Use train and test… all text… to train the language model!
What is process to fit and fine tune language model?
language_model_learner … It creates an RNN drop_mult=0.3 is dropout(?) lr_find fit_one_cycle unfreeze learn.fit_one_cycle(10,…) 0.30 accuracy is great (so ~1/3 of the time you can predict the exact next word!) ** This training could take over a day ** use learn.predict… to check it is sensible. You are generating sentences 26:30
How do you go from language model to classifier?
save the encoder (don’t need the decoder which is the generator) need to ensure you use the SAME VOCABULARY as the language model learn = text_classifier_learner(clf, drop_mult=0.5) learn.load_encoder(‘fine_tuned_enc’) learn.freeze() lr_find learn.fit_one_cycle(…)
What does learn.freeze_to(-2) mean?
Just unfreeze the last two layers
What is process to fine tune classifier?
fit_one_cycle() learn.freeze_to(-2) fit_one_cycle() learn.freeze_to(-3) fit_one_cycle() It helps with text class to unfreeze one layer at a time lastly, unfreeze the entire thing 31:29
Discrimiigtive learning rate
How much do I decrease the learning rate as I move from layer to layer
What is 2.6
35:4- Stephen merity, Frank Hudder; how can use Random Forrest to find optimal hyperparameters. Like autoML.

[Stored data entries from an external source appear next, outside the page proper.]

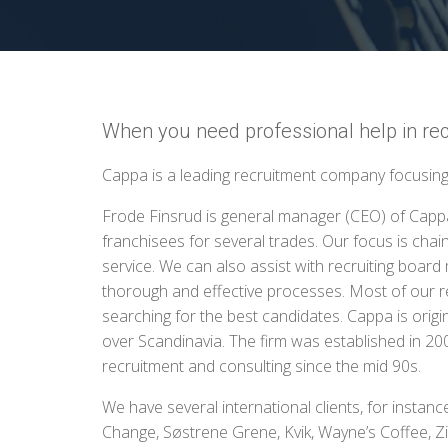
When you need professional help in rec
Cappa is a leading recruitment company focusing 
Frode Finsrud is general manager (CEO) of Capp
franchisees for several trades. Our focus is chains
service. We can also assist with recruiting boa
thorough and effective processes. Most of our r
searching for the best candidates. Cappa is origi
over Scandinavia. The firm was established in 2
recruitment and consulting since the mid 90s.
We have several international clients, for instan
Change, Søstrene Grene, Kvik, Wayne’s Coffee, Ziz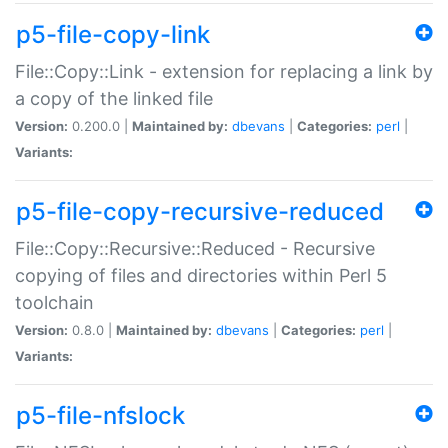
p5-file-copy-link
File::Copy::Link - extension for replacing a link by
a copy of the linked file
Version:
0.200.0 |
Maintained by:
dbevans
|
Categories:
perl
|
Variants:
p5-file-copy-recursive-reduced
File::Copy::Recursive::Reduced - Recursive
copying of files and directories within Perl 5
toolchain
Version:
0.8.0 |
Maintained by:
dbevans
|
Categories:
perl
|
Variants:
p5-file-nfslock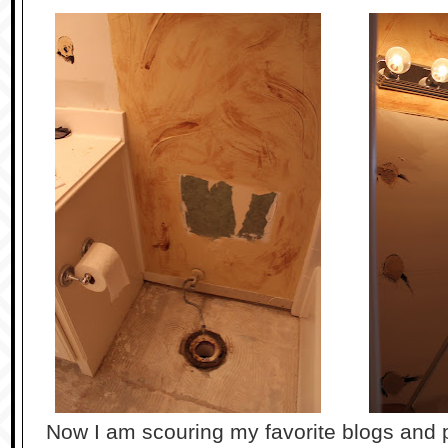
Now I am scouring my favorite blogs and p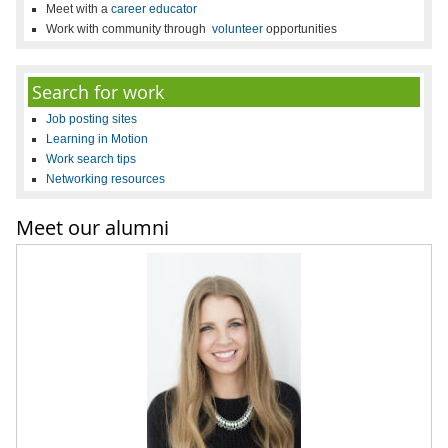
Meet with a
career educator
Work with community through
volunteer
opportunities
Search for work
Job posting sites
Learning in Motion
Work search tips
Networking resources
Meet our alumni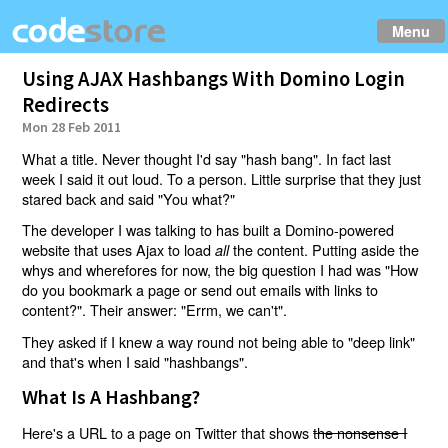
Menu
Using AJAX Hashbangs With Domino Login
Redirects
Mon 28 Feb 2011
What a title. Never thought I'd say "hash bang". In fact last
week I said it out loud. To a person. Little surprise that they just
stared back and said "You what?"
The developer I was talking to has built a Domino-powered
website that uses Ajax to load
the content. Putting aside the
all
whys and wherefores for now, the big question I had was "How
do you bookmark a page or send out emails with links to
content?". Their answer: "Errm, we can't".
They asked if I knew a way round not being able to "deep link"
and that's when I said "hashbangs".
What Is A Hashbang?
Here's a URL to a page on Twitter that shows
the nonsense I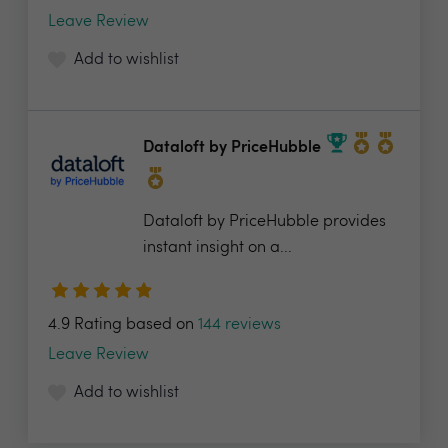
Leave Review
Add to wishlist
Dataloft by PriceHubble
Dataloft by PriceHubble provides
instant insight on a...
4.9 Rating based on
144 reviews
Leave Review
Add to wishlist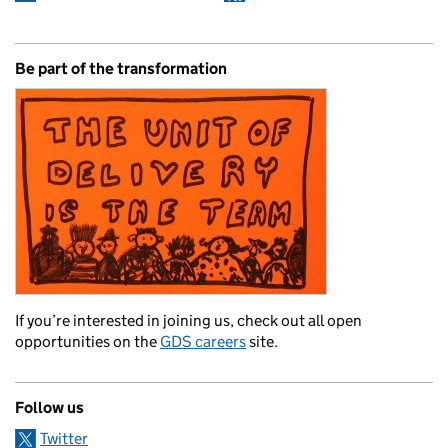
Be part of the transformation
If you’re interested in joining us, check out all open
opportunities on the
GDS careers
site.
Follow us
Twitter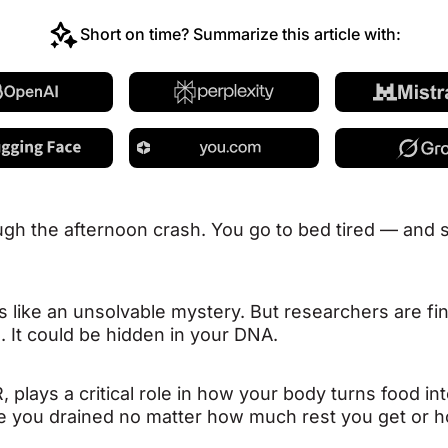
Short on time? Summarize this article with:
gh the afternoon crash. You go to bed tired — an
els like an unsolvable mystery. But researchers are fi
s. It could be hidden in your DNA.
, plays a critical role in how your body turns food 
leave you drained no matter how much rest you get or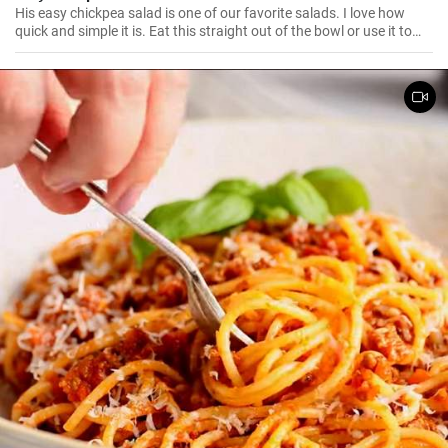
His easy chickpea salad is one of our favorite salads. I love how
quick and simple it is. Eat this straight out of the bowl or use it to
top salad greens. We love the combination of lemon and dill, but the
salad is just as delicious with other fresh herbs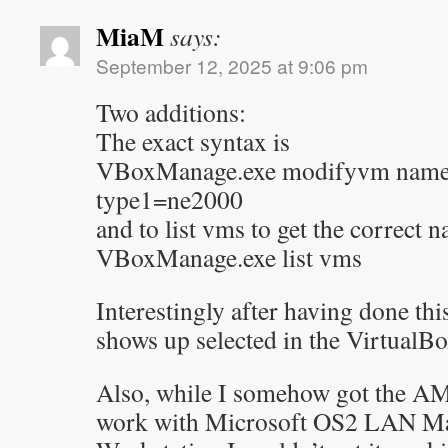
MiaM
says:
September 12, 2025 at 9:06 pm
Two additions:
The exact syntax is
VBoxManage.exe modifyvm name
type1=ne2000
and to list vms to get the correct 
VBoxManage.exe list vms
Interestingly after having done t
shows up selected in the Virtual
Also, while I somehow got the A
work with Microsoft OS2 LAN Ma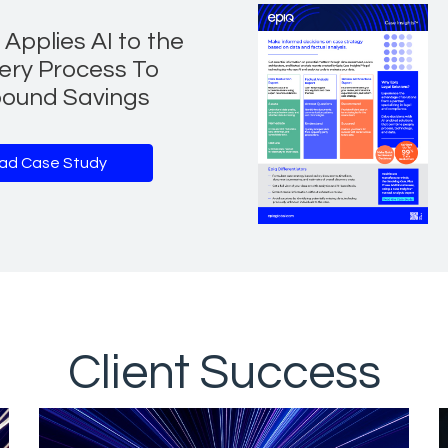
Applies AI to the
ery Process To
ound Savings
ad Case Study
Client Success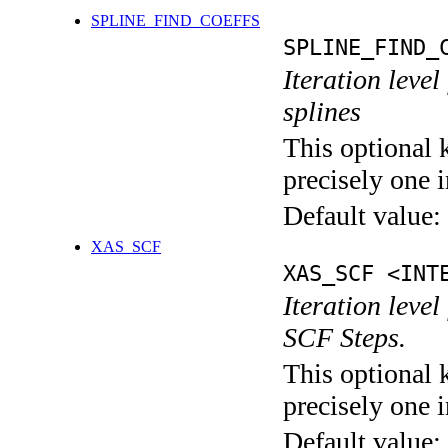
SPLINE_FIND_COEFFS
SPLINE_FIND_
Iteration level
splines
This optional 
precisely one i
Default value:
XAS_SCF
XAS_SCF <INT
Iteration leve
SCF Steps.
This optional 
precisely one i
Default value: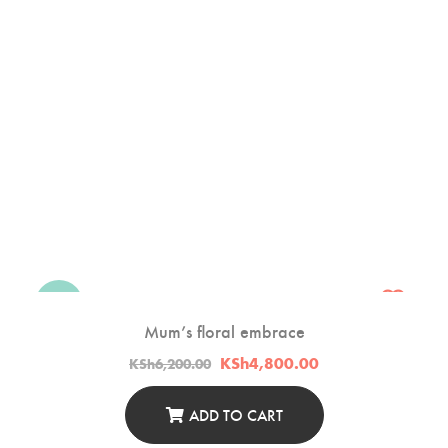
-23%
Mum’s floral embrace
Original
Current
KSh
4,800.00
KSh
6,200.00
price
price
was:
is:
KSh6,200.00.
KSh4,800.00.
ADD TO CART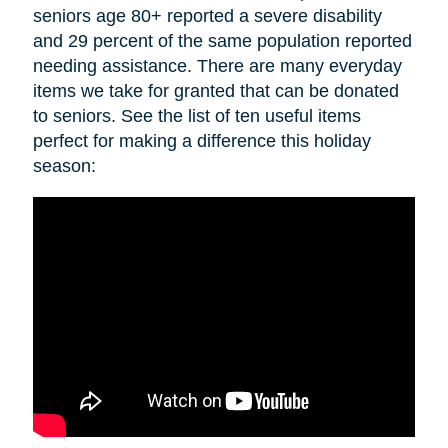
seniors age 80+ reported a severe disability
and 29 percent of the same population reported
needing assistance. There are many everyday
items we take for granted that can be donated
to seniors. See the list of ten useful items
perfect for making a difference this holiday
season: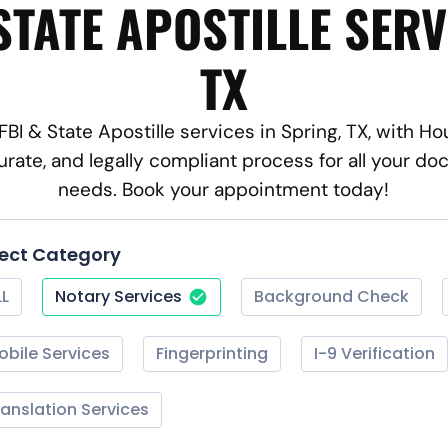
STATE APOSTILLE SERV
TX
 FBI & State Apostille services in Spring, TX, with H
rate, and legally compliant process for all your d
needs. Book your appointment today!
lect Category
LL
Notary Services
Background Check
obile Services
Fingerprinting
I-9 Verification
ranslation Services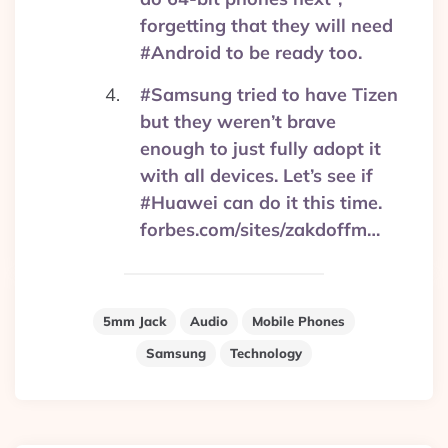
forgetting that they will need
#Android to be ready too.
#Samsung tried to have Tizen
but they weren’t brave
enough to just fully adopt it
with all devices. Let’s see if
#Huawei can do it this time.
forbes.com/sites/zakdoffm…
5mm Jack
Audio
Mobile Phones
Samsung
Technology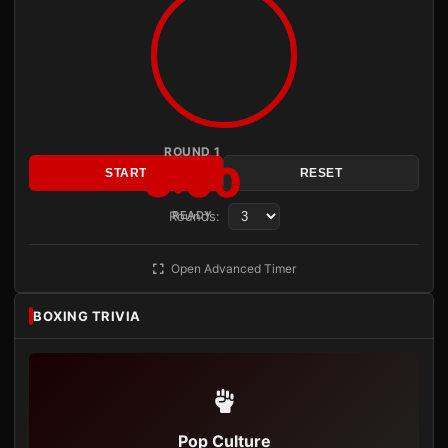
ROUND 1
3:00
START
RESET
Rounds:
READY
Open Advanced Timer
BOXING TRIVIA
Pop Culture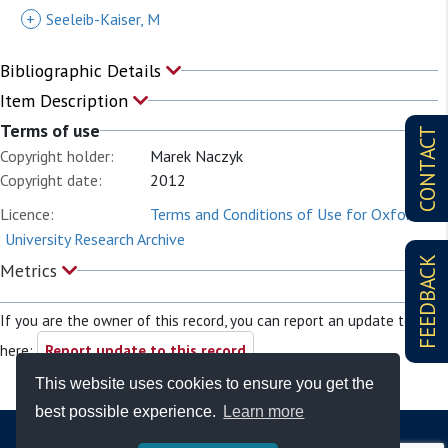
+
Seeleib-Kaiser, M
Bibliographic Details
Item Description
Terms of use
CONTACT
Copyright holder:
Marek Naczyk
Copyright date:
2012
Licence:
Terms and Conditions of Use for Oxford
University Research Archive
FEEDBACK
Metrics
If you are the owner of this record, you can report an update to it
here:
Report update to this record
This website uses cookies to ensure you get the
best possible experience.
Learn more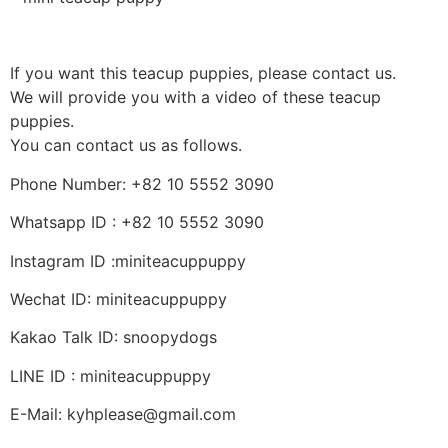
If you want this teacup puppies, please contact us.
We will provide you with a video of these teacup
puppies.
You can contact us as follows.
Phone Number: +82 10 5552 3090
Whatsapp ID : +82 10 5552 3090
Instagram ID :miniteacuppuppy
Wechat ID: miniteacuppuppy
Kakao Talk ID: snoopydogs
LINE ID : miniteacuppuppy
E-Mail: kyhplease@gmail.com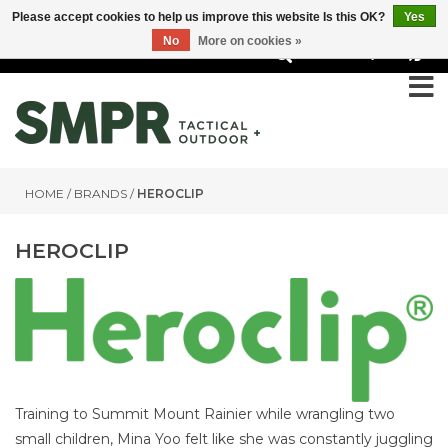
Please accept cookies to help us improve this website Is this OK?
Yes
No
More on cookies »
0
HOME
/
BRANDS
/
HEROCLIP
HEROCLIP
Training to Summit Mount Rainier while wrangling two
small children, Mina Yoo felt like she was constantly juggling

What do you use embeddings for?
Categorical data is converted to embeddings Continuous data is fed in as is
How do we deal missing missing data?
Replace with median, add binary column with is_missing
How can you make a validation set with contiguous periods in fastai 1.x?
TabularList.from_df(…).split_by_idx()
How do you make the tabular learner
get_tabular_learner(data, layers=[200,100], metrics=…)
What is collab filtering?
Recommender system… user and who like what; bunch of users; most simple dataset: userid, movieid, numberofstars Think of it as big sparse matrix with movies on one axis, user on another, rating as value.
cold start problem?
have a second model, meta-data driven model, for new users or new movies; or like Netflix UX, when you sign up they ask you a bunch of questions
For tabular time series
Jeremy says not to use RNN when there are other features you can use (store open? promotion? weather? day of week, etc).